On the other hand, I see no reason to believe AI will have the strong bias in favor of coordination or trust that we have, so it is possible that clear and accurate trust levels will make coordination a rare event. That seems off to me though, because it feels like saying they would be better off working alone in a world filled with potential competitors. That statement flatly disagrees with my reading of history.
Extending this: trust problems could impede the flow of information in the first place in such a way that the introspective access stops being an amplifier across a system boundary. An AI can expose some code, but an AI that trusts other AIs to be exposing their code in a trustworthy fashion rather than choosing what code to show based on what will make the conversation partner do something they want seems like it’d be exploitable, and an AI that always exposes its code in a trustworthy fashion may also be exploitable.
Human societies do “creating enclaves of higher trust within a surrounding environment of lower trust” a lot, and it does improve coordination when it works right. I don’t know which way this would swing for super-coordination among AIs.
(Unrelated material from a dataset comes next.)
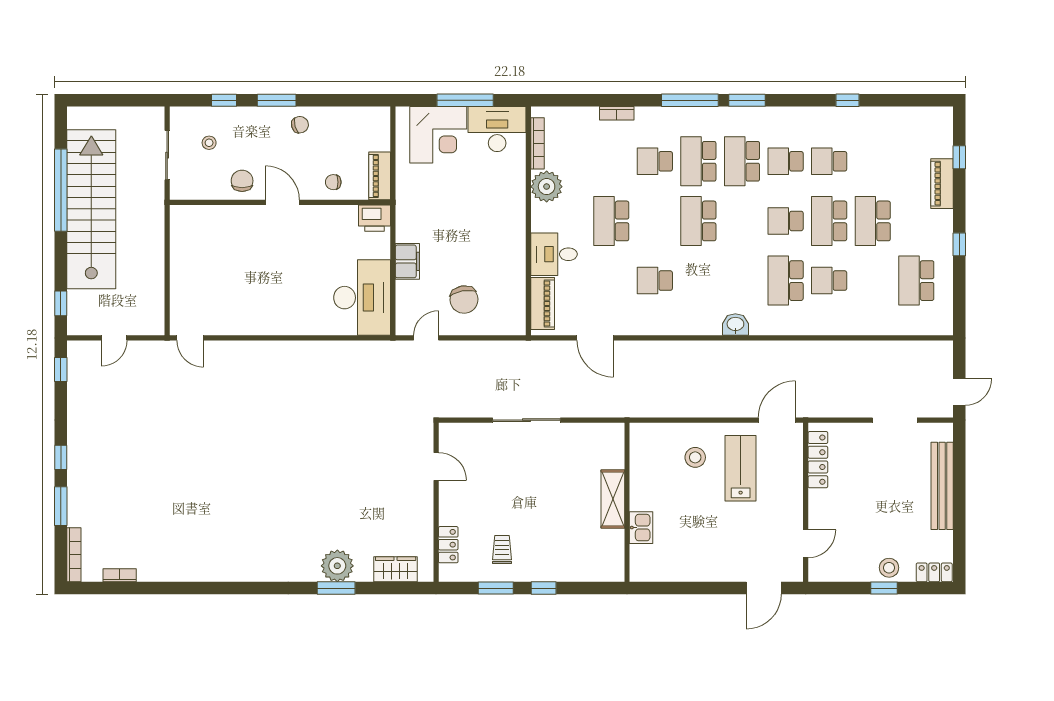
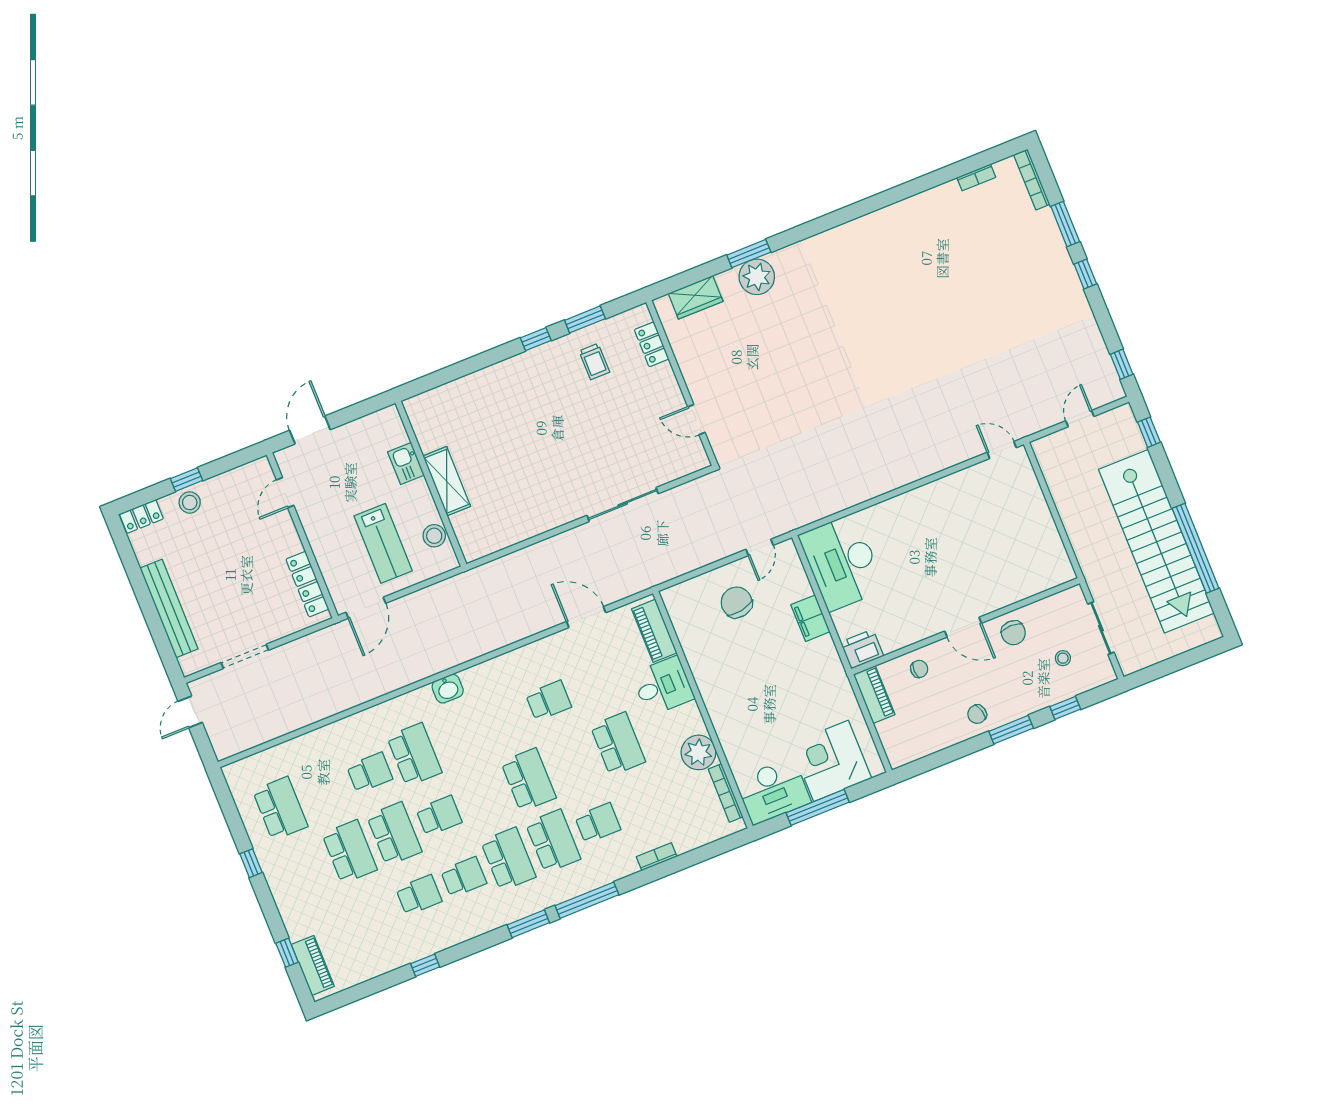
piano: (942, 184) -> (313, 965), moved
shelving: (613, 499) -> (447, 481), moved
wall: (627, 502) -> (431, 484), moved
kitchen sink: (641, 528) -> (406, 463), moved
What evidence would convince you otherwise? Would superhuman performance in games that require difficult coordination be compelling?
Deepmind has outlined Hanabi as one of the next games to tackle: https://arxiv.org/abs/1902.00506
Avalon is another example, with better current performance.
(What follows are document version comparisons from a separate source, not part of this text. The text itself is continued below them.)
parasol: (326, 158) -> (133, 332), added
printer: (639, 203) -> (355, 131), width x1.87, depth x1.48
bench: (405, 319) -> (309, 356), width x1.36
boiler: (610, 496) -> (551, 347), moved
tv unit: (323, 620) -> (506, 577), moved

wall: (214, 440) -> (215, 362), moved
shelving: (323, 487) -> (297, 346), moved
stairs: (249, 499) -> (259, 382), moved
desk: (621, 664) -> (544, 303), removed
As a subset of the claim that AI is vastly better at everything, being vastly better at coordination is plausible. The specific arguments that AI somehow has (unlike any intelligence or optimization process we know of today) introspection into it’s “utility function” or can provide non-behavioral evidence of it’s intent to similarly-powerful AIs seem pretty weak.
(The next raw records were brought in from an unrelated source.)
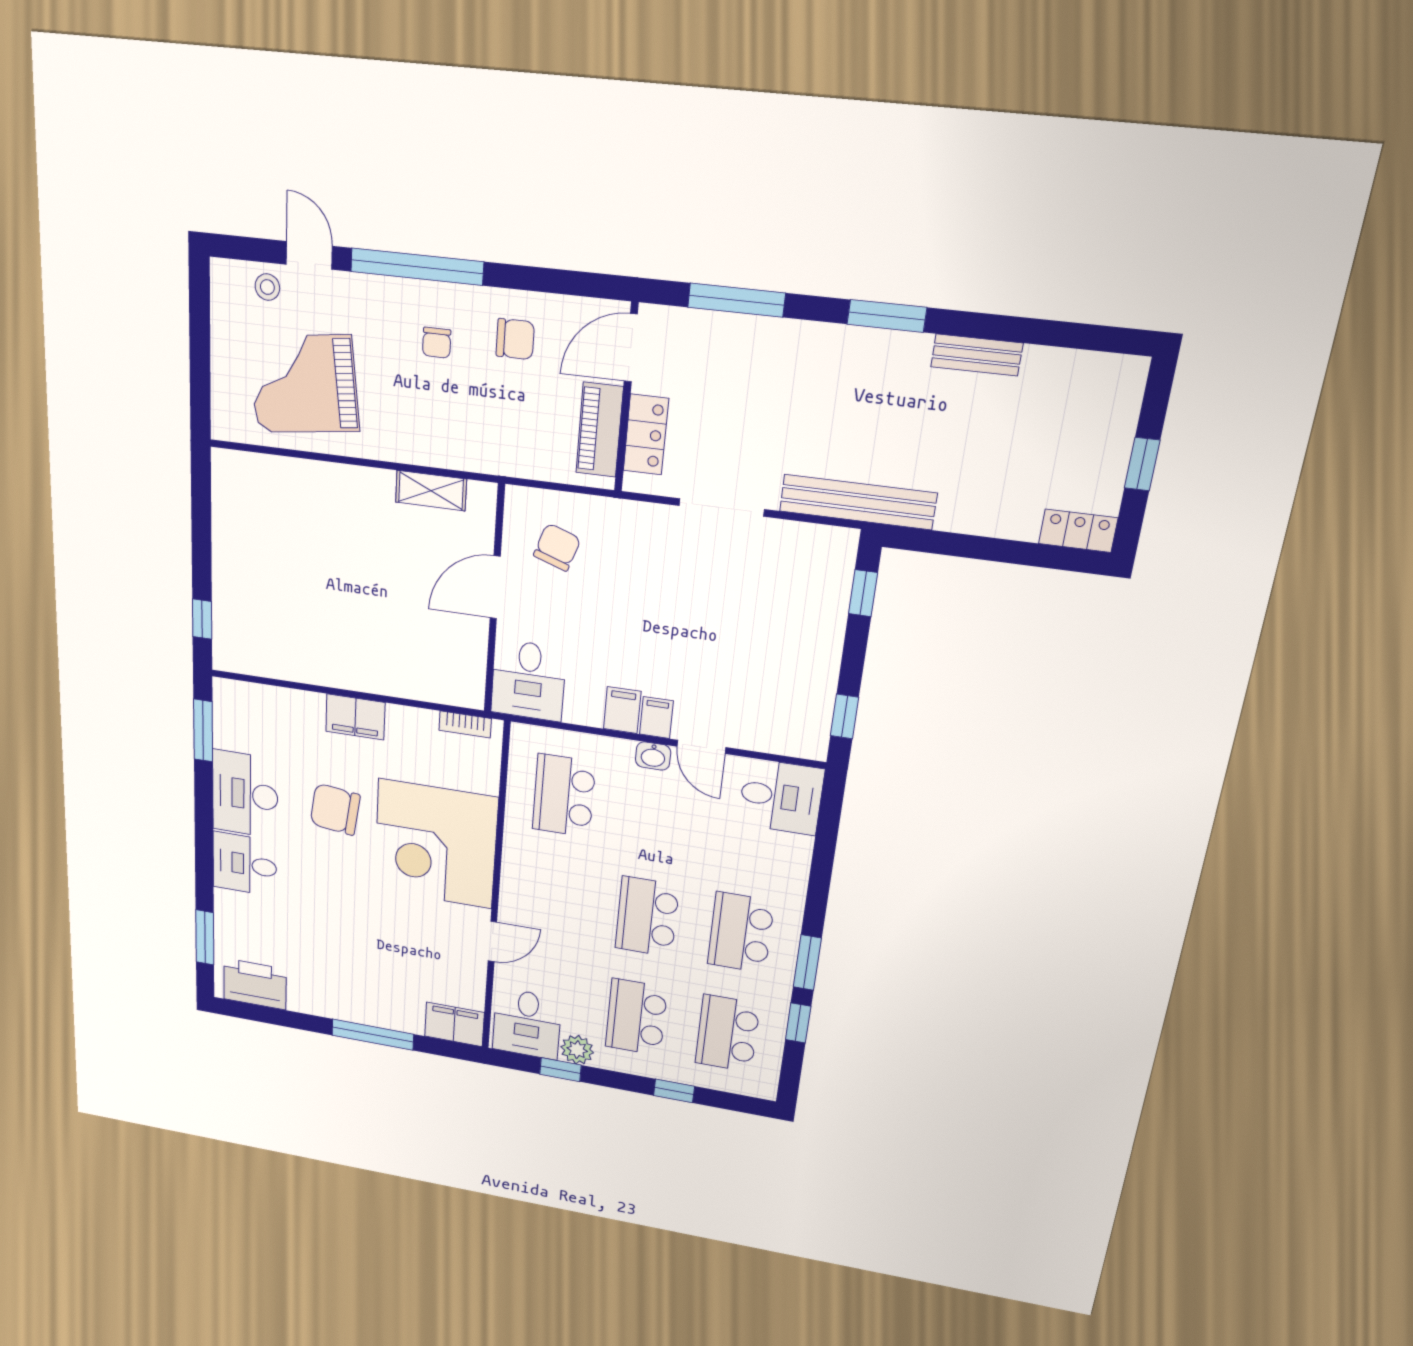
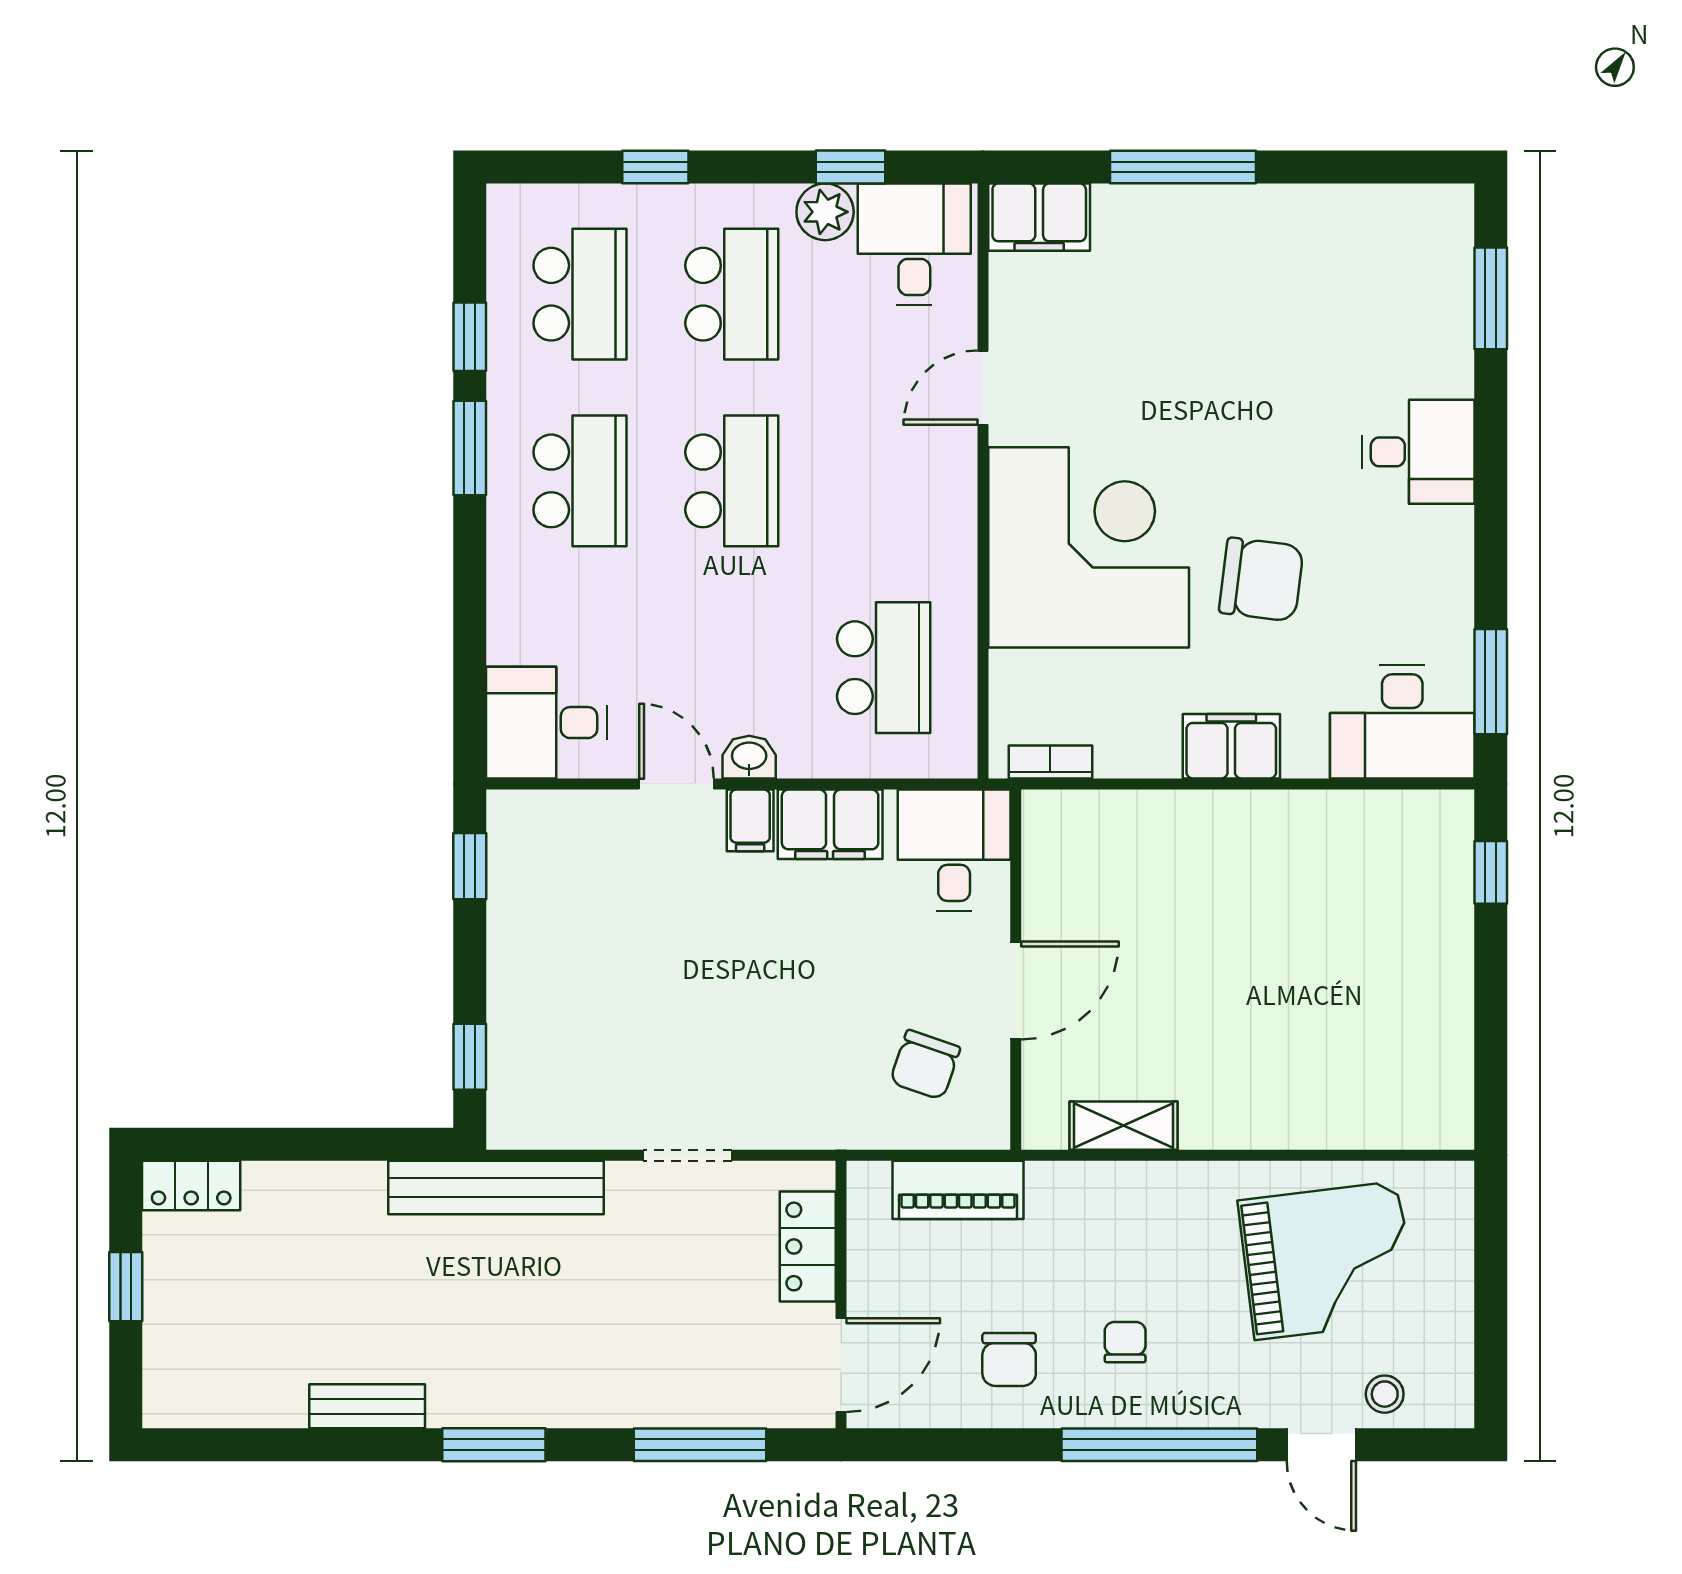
chair: (515, 339) -> (1009, 1359), turned -90
piano: (600, 430) -> (958, 1190), moved, turned 90
doorway: (722, 507) -> (688, 1155), width x0.73
filing cabinet: (622, 710) -> (830, 824), width x2.00
desk: (245, 794) -> (1402, 722), moved, turned 90
printer: (255, 984) -> (1399, 224), removed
I haven’t seen anyone attempting to model shifting equilibria and negotiation/conflict among AIs (and coalitions of AIs and of AIs + humans) with differing goals and levels of computational power, so it seems pretty unfounded to speculate on how “coordination” as a general topic will play out.
I’d expect a designed thing to have much cleaner, much more comprehensible internals. If you gave a human a compromise utility function and told them that it was a perfect average of their desires (or their tribe’s desires) and their opponents’ desires, they would not be able to verify this, they wouldn’t recognise their utility function, they might not even individually possess it (again, human values seem to be a bit distributed), and they would be inclined to reject a fair deal, humans tend to see their other only in extreme shades, more foreign than they really are.
Do you not believe that an AGI is likely to be self-comprehending? I wonder, sir, do you still not anticipate foom? Is it connected to that disagreement?